Apple had also noticed there was a problem even within its own ecosystem and finally came out with its SSO in December 2016, again confined to the US. Users were then logged automatically onto any other app on Apple TV from participating providers after signing into one in the first place. Subscribers could also access all the authenticated apps that a pay TV provider offers during the sign-in process.
Apple’s SSO also suffered from teething troubles as well as a lukewarm response from many operators, which is still the case. Comcast was the most prominent operator to shun Apple’s SSO, instead deciding to work with CTAM alongside Adobe and Synacor towards that ever-elusive universal authentication scheme.
Apple then moved to restore momentum by progressing from single to zero sign-on, which meant that users were automatically logged on to all supported apps just by virtue of being connected to their service provider’s WiFi network at home. Even this has been rather a damp squib, after having been introduced with much fanfare as a key feature for 2018 with Charter Spectrum paraded as the first operator to offer it. But the year rolled by without Charter’s app appearing and now there is no reference to when it will be available.
Meanwhile, Synacor has been making more headway with its version of SSO, called advanced Cloud ID. It has been deployed both by Alaska’s leading operator GCI and the HBO Go TV Everywhere service covering the whole US as well as Brazil and Thailand. Synacor then moved ahead of competitors in April 2018 with an enhancement called Forever Login, designed to preserve the convenience of SSO while bearing down on password sharing abuse by exercising control over the maximum number of concurrent users allowed. This also offers operators the ability to balance the ease of SSO with a time limit before users are asked to reenter credentials, which again imposes friction over password reuse.
Verimatrix has then come in with the aim of helping operators deploy SSO securely with nTitleMe. It seems to be pitched at content providers while leveraging its existing base of almost 1,000 pay TV operators. The firm has yet to elaborate clearly on what it offers that competitors do not, but there are two versions, one standalone and one integrated with its Viewthority platform, which itself was introduced in September 2018 as a new distribution platform enhancing connectivity between content providers and video service operators.
Verimatrix described this as a platform-as-a-service (PaaS) offering, streamlining end-to-end workflows with automated video analytics reporting. Built on Amazon Web Services (AWS), it was designed to reduce cost and complexity in the current content delivery processes. The nTitleMe product was acquired from Akamai as part of that platform with the focus being on reducing the cost of multiple integrations between content providers and the operators they rely on for distribution.

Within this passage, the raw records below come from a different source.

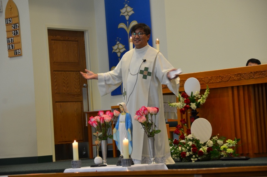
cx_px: 134
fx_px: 910
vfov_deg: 11.1
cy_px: 88
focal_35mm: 123
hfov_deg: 16.7
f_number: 5
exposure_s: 1/30
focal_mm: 82
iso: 800
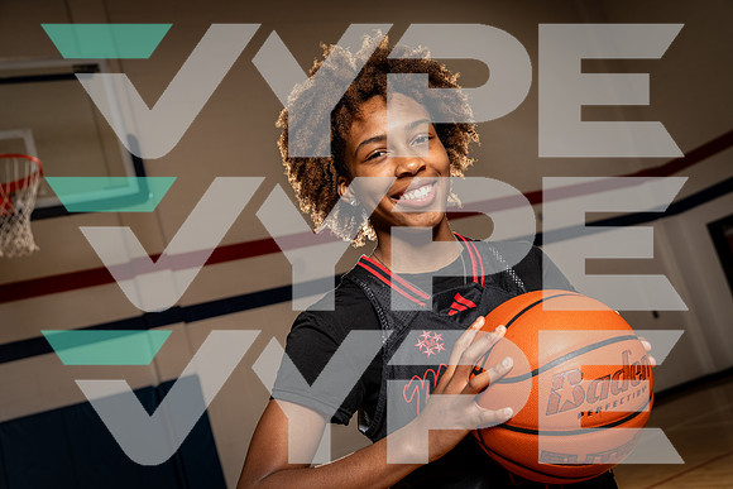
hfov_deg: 47.4
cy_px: 244
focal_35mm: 41
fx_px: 835
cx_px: 366
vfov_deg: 32.6
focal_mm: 41
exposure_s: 1/250
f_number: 5.6
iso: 125
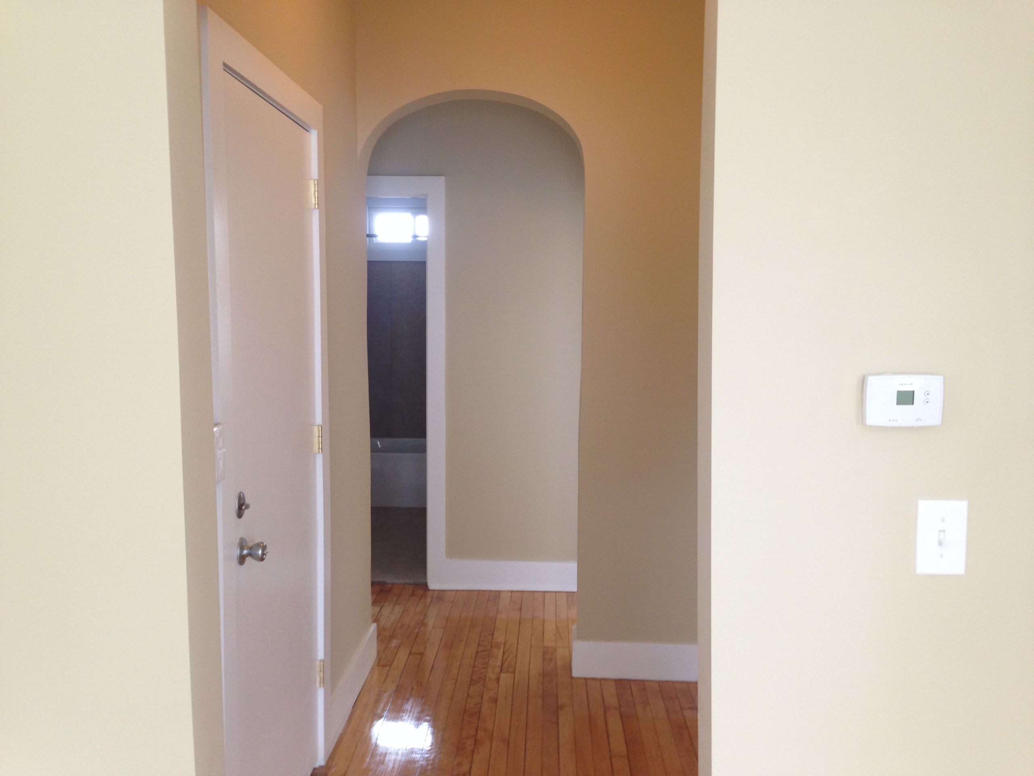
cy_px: 388
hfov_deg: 55.4
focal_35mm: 33
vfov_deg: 42.9
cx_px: 517
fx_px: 986
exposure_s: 1/20
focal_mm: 4.12
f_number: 2.4
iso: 100
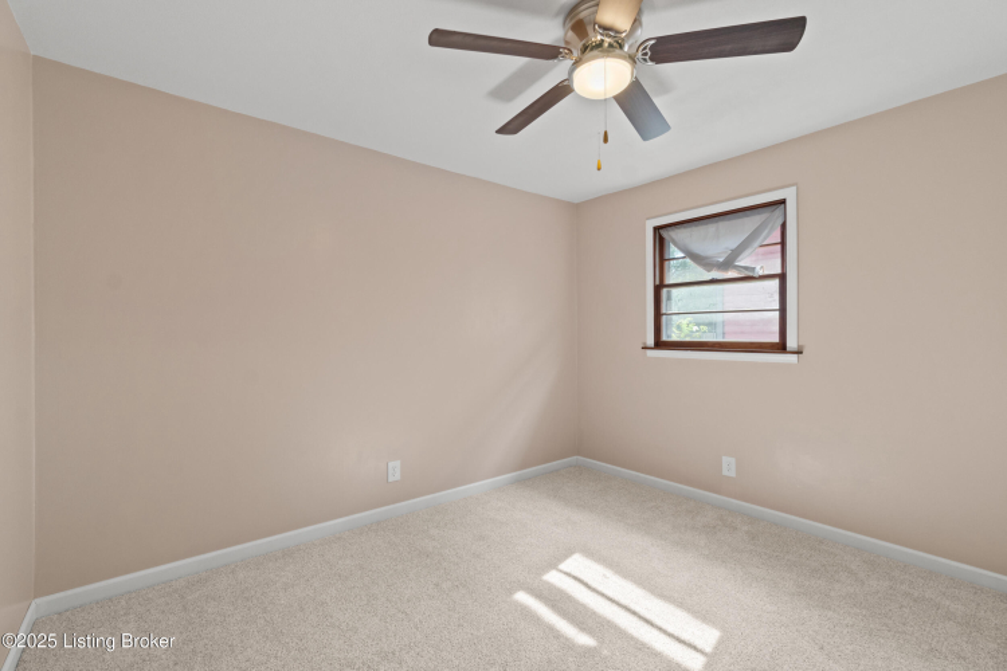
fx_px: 420
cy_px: 336
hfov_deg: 100.4
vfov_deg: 77.3
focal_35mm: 15
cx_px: 504
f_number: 9
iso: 400
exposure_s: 1/5
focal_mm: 10
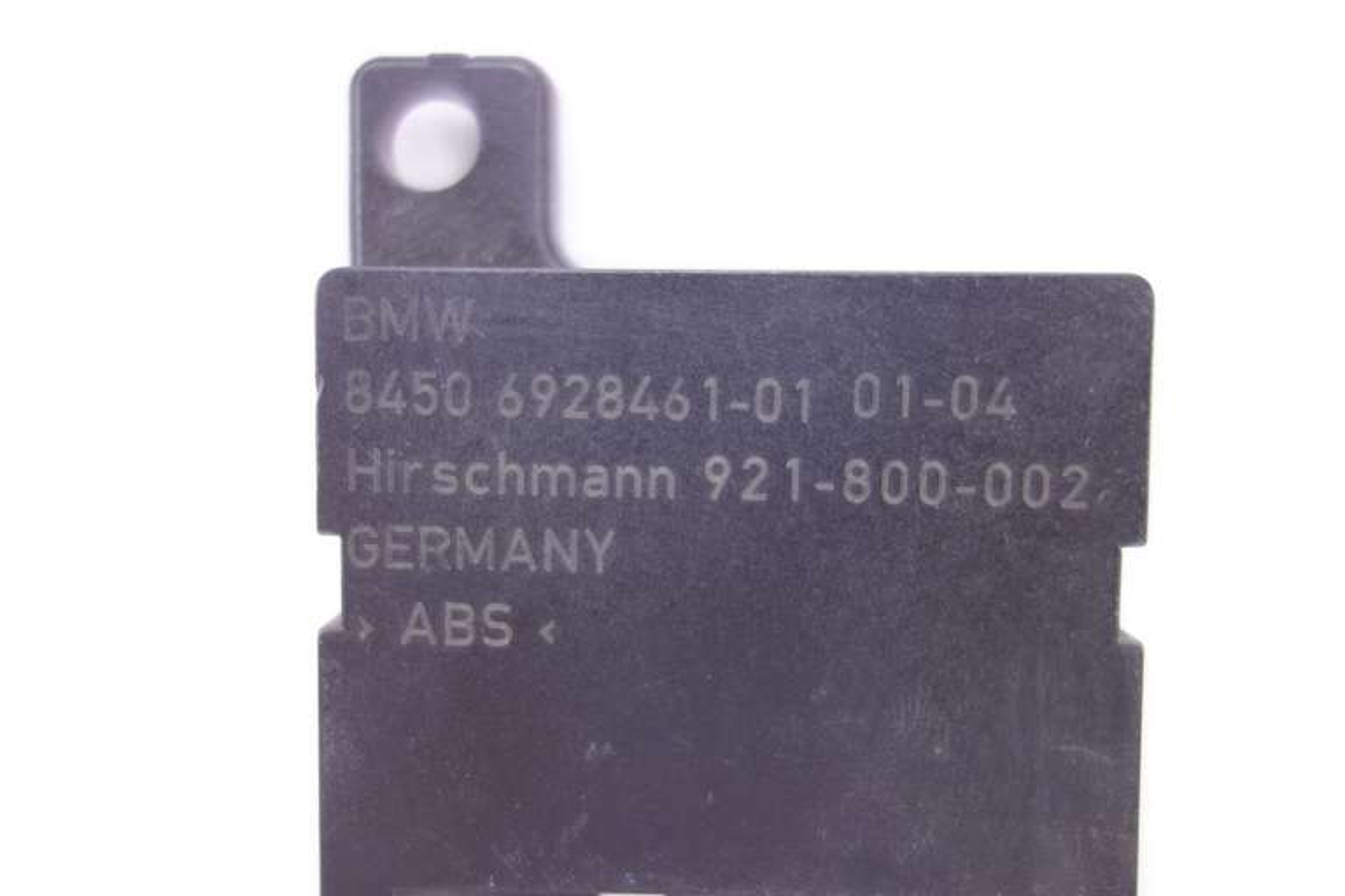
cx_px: 672
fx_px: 1046
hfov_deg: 65.5
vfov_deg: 46.4
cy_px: 448
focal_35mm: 28
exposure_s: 1/40
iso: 125
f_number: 1.8
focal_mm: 10.4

A big selling point, according to Verimatrix, is that it gives content owners access to its worldwide network of operator customers, but that begs the question of how attractive it would be for those wanting to distribute via all the others. Nevertheless, Verimatrix can argue that being pre-integrated with hundreds of what it calls IDPs (Identity Providers) adds value that its rivals cannot match. It means a content provider can avoid integration with each individual operator and just conduct a single integration with nTitleMe.
There is also the question of how the product fits with the CTAM standardization effort. Verimatrix says it is currently looking into joining CTAM to understand its role in universal sign-on standardization efforts.